[Passage to read — start]

Ashish Panigrahi

# A primer to the no-cloning theorem

## Prerequisites

### Unitary transform:

An operator $$U$$ is unitary if

$U U^\dagger = U^\dagger U = I$

where $$U^\dagger$$ is the complex conjugate (interchange rows & columns and replace $$i$$ with $$-i$$) of $$U$$.

### Tensor product:

Let there be 2 matrices $$A$$ and $$B$$ where

$A = \begin{pmatrix} a_{00} & a_{01} \\ a_{10} & a_{11} \\ \end{pmatrix}$ $B = \begin{pmatrix} b_{00} & b_{01} \\ b_{10} & b_{11} \\ \end{pmatrix}$

The tensor product of $$A$$ and $$B$$ is represented as $$A \otimes B$$ and is evaluated as

$A \otimes B = \begin{pmatrix} a_{00} \cdot \begin{pmatrix} b_{00} & b_{01} \\ b_{10} & b_{11} \\ \end{pmatrix} & a_{01} \cdot \begin{pmatrix} b_{00} & b_{01} \\ b_{10} & b_{11} \\ \end{pmatrix} \\ a_{10} \cdot \begin{pmatrix} b_{00} & b_{01} \\ b_{10} & b_{11} \\ \end{pmatrix} & a_{11} \cdot \begin{pmatrix} b_{00} & b_{01} \\ b_{10} & b_{11} \\ \end{pmatrix} \\ \end{pmatrix}$

#### Disclaimer

I have used the term unitary transform and unitary operation interchangeably (since they mean the same thing).

[Passage to read — finish]
[Data excerpt — start]

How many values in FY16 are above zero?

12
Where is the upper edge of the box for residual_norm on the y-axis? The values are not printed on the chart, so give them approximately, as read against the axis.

[Data excerpt — finish]

Brief 1 ->
List the four entries of the matrix A as they appear in the primer on the no-cloning theorem.
Brief 2 ->
According to the primer on the no-cloning theorem, what two steps turn U into U†?

Final answer 1 ->
a₀₀, a₀₁, a₁₀, a₁₁

Final answer 2 ->
You interchange the rows and columns, and you replace i with −i.